CE-MARKERING VOOR BOUTVERBINGEN IN STAALCONSTRUCTIES (EN 15048 en EN 14399)
Historie / Achtergrond: De Europese Richtlijn voor Bouwproducten is opgezet om te komen tot een uniforme wetgeving binnen de lidstaten voor het gebruik van materialen in de bouwsector en om de veiligheid van personen en objecten te kunnen waarborgen. Deze richtlijn is in een later stadium opgevolgd door een verordening voor het verhandelen van bouwproducten. Om te voldoen aan de Europese richtlijnen op dit gebied dienen alle producten die worden gebruikt in de bouwsector te worden voorzien van een CE-markering. Producenten van bouwproducten kunnen een CE markering verkrijgen door aan te tonen dat hun productie proces voldoet aan de in Europees verband afgesproken normeringen. Een CE goedkeuring wordt afgegeven door een keuringsinstantie (Notified Body) die bevoegd is dergelijke verklaringen af te geven. De invoering van CE markering is een gefaseerd proces dat nog niet is afgerond. Op dit moment zijn er ca. 600 productnormen gedefinieerd die allemaal betrekking hebben op producten die in de bouw worden gebruikt en of verwerkt. Elke norm heeft een eigen ingangsdatum en overgangsperiode. Conclusie: Als een product is voorzien van een CE-markering betekent dit dat het product is gefabriceerd volgens de in Europees verband afgesproken normering voor dat betreffende product. Staal en Aluminium-constructies: Op 1 juli 2014 wordt de Europese norm EN 1090 van kracht. Deze norm heeft betrekking op staal- en aluminium constructies. E.e.a. betekent dat staal en aluminium constructies (en onderdelen hiervan) vanaf deze datum moeten zijn voorzien van een CE-markering. EN 1090 legt de normering vast t.a.v. de kwaliteit van : - staal en aluminium dat wordt verwerkt in de constructie - lasverbindingen - conservering - etc. Indien voor een staalconstructie EN 1090 wordt voorgeschreven heeft dit ook consequenties voor de bout/moer verbindingen in deze constructie. Bouten en moeren moeten dan voldoen aan een specifieke normering (n.l. EN 15048 of EN 14399).
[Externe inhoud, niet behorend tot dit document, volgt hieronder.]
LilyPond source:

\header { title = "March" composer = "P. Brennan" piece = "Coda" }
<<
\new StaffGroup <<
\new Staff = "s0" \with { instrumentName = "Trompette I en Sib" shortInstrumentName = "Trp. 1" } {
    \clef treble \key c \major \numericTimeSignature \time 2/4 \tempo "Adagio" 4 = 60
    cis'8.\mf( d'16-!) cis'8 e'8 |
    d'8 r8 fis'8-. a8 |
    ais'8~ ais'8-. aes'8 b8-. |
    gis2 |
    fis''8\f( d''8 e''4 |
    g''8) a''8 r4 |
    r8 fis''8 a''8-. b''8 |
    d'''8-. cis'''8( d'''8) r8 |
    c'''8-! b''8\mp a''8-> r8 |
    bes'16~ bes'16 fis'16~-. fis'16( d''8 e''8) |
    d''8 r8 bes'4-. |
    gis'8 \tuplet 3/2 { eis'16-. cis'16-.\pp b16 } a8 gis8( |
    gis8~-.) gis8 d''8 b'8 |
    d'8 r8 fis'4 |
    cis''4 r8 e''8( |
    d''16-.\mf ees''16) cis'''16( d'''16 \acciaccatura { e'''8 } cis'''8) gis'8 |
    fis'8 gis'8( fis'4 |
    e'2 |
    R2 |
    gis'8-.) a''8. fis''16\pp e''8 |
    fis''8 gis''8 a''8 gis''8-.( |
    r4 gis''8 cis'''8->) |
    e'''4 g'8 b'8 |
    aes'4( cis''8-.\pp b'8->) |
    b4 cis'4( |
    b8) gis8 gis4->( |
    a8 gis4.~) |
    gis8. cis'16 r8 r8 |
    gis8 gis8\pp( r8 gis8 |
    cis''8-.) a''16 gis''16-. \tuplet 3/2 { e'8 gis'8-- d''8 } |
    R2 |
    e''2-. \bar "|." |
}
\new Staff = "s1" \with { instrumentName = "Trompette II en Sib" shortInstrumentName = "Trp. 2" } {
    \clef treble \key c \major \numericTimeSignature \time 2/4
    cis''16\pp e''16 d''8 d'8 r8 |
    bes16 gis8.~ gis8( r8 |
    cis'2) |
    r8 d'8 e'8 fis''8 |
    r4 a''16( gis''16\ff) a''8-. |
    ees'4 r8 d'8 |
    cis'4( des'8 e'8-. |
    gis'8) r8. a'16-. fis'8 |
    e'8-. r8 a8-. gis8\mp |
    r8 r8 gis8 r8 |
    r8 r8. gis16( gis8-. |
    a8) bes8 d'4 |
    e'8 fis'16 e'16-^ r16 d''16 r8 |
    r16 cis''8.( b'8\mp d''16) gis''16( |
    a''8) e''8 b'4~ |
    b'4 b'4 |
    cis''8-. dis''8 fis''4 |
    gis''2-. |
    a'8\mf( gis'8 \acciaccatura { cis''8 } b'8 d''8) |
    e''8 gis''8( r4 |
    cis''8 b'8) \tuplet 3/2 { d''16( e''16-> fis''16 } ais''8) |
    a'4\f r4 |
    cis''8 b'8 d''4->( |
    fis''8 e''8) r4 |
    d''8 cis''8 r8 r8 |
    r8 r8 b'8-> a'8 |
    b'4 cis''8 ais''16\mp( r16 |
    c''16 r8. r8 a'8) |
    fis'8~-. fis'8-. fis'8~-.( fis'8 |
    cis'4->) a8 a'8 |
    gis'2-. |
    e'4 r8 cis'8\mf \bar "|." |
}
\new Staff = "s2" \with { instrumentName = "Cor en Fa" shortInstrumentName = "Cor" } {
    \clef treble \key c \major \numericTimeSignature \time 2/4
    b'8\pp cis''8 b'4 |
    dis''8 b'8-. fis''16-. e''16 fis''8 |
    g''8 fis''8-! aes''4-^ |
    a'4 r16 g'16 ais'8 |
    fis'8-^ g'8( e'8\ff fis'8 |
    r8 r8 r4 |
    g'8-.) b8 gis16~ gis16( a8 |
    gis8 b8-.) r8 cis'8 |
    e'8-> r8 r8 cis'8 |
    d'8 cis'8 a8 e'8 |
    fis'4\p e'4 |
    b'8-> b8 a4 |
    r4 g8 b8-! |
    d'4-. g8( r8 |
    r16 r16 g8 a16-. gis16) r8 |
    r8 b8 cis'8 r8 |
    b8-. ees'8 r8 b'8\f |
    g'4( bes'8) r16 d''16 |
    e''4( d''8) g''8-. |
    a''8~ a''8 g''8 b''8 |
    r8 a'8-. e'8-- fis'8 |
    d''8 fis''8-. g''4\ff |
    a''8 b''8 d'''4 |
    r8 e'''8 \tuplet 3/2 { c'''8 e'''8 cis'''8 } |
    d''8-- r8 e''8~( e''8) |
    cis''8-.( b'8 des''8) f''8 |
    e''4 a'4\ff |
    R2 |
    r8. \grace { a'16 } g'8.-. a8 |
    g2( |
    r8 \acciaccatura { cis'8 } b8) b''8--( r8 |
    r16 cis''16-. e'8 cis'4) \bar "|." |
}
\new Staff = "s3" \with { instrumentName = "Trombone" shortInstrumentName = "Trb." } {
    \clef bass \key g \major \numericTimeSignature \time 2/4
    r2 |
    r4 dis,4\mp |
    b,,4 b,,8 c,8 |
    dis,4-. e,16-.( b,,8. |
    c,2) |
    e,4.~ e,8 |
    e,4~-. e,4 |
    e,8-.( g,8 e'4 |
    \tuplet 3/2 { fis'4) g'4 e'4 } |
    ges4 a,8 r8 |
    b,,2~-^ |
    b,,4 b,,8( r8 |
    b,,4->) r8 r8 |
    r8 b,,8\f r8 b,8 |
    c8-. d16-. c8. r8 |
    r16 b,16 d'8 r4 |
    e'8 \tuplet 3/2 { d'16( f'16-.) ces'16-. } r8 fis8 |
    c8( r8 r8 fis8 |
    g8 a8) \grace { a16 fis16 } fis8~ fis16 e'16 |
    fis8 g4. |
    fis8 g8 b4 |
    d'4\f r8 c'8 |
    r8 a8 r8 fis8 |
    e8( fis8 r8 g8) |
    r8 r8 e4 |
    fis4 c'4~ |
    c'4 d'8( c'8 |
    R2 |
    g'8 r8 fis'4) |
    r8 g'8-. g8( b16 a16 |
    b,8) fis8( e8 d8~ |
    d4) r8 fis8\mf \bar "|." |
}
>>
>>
Wat houdt de normering voor bouten en moeren in? Bij bouten en moeren wordt onderscheid gemaakt in : 1. Niet-voorgespannen boutverbinding voor staalconstructies, vastgelegd in de Europese norm EN 15048. 2. Voorgespannen boutverbinding voor staalconstructies, vastgelegd in de Europese norm EN 14399.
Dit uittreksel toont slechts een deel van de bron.